** Opening Records shown block **
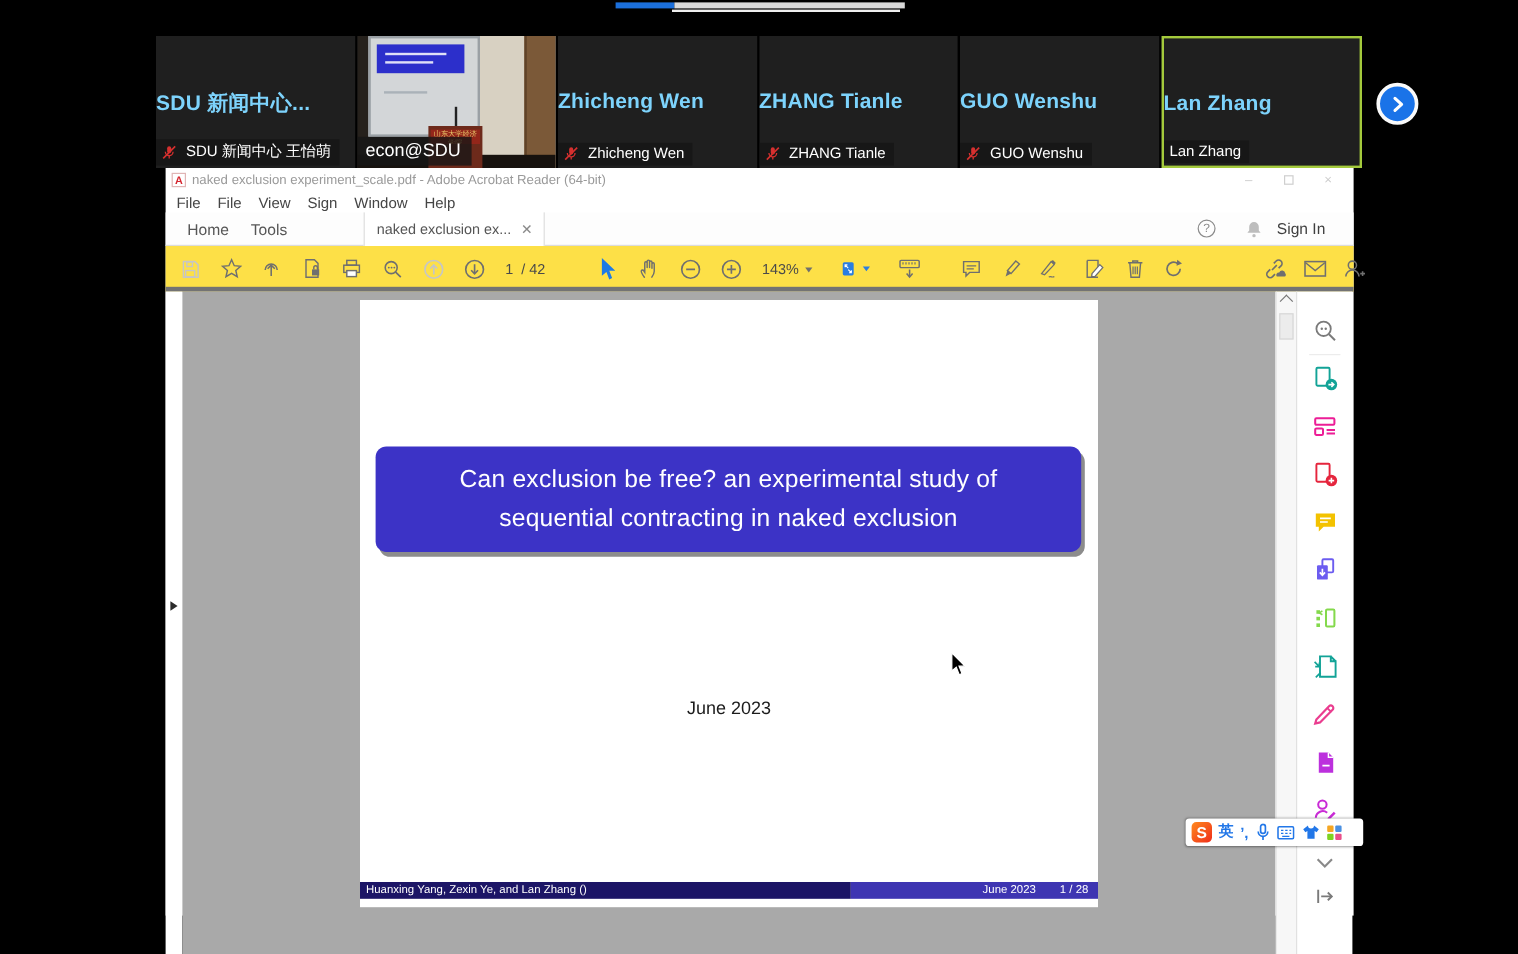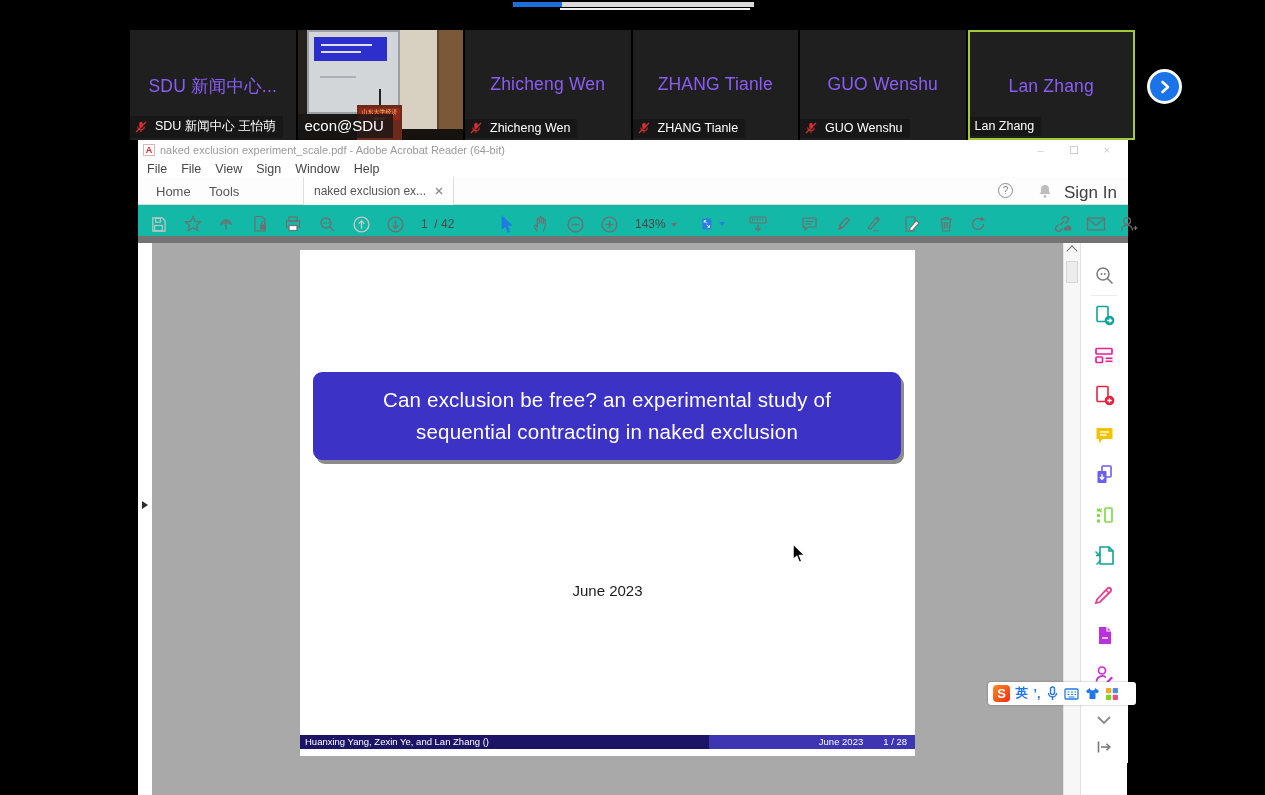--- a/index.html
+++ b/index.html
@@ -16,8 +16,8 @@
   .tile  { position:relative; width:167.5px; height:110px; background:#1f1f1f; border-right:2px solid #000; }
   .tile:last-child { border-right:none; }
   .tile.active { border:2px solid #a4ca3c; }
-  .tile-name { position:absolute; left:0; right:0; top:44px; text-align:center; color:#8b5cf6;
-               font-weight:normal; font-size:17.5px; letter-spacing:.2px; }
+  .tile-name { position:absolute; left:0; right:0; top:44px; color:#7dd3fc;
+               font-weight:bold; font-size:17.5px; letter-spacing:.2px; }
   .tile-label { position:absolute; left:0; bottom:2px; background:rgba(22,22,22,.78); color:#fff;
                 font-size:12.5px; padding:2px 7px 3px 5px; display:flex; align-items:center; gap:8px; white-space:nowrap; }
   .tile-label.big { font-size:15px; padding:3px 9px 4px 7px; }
** Closing Records shown block **
** Opening Records shown block **
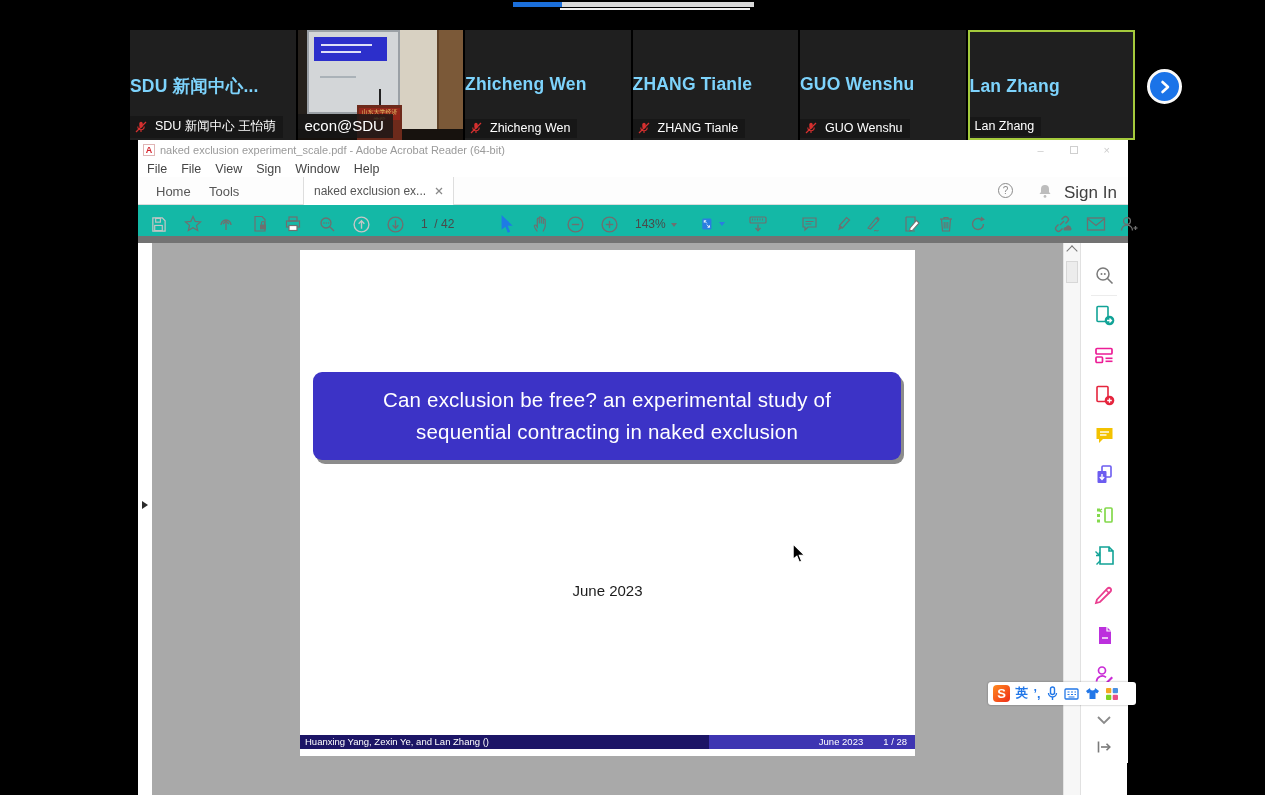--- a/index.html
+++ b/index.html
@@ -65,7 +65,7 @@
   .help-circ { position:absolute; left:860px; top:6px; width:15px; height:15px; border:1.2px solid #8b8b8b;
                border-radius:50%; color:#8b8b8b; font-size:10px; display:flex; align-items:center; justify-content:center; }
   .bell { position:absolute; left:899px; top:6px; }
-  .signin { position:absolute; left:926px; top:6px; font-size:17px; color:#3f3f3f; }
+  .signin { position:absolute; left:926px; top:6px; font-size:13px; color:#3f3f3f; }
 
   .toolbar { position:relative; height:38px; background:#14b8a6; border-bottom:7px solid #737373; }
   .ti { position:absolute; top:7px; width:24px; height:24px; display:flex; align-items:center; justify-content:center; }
** Closing Records shown block **
* [Work required] An exact, complete copy of the lines above from the one with "border:2px solid #a4ca3c;" through the one with "font-weight:normal; font-size:17.5px; letter-spacing:.2px;" is the whole answer.

* [Answer section]
   .tile.active { border:2px solid #a4ca3c; }
-  .tile-name { position:absolute; left:0; right:0; top:44px; text-align:center; color:#8b5cf6;
-               font-weight:normal; font-size:17.5px; letter-spacing:.2px; }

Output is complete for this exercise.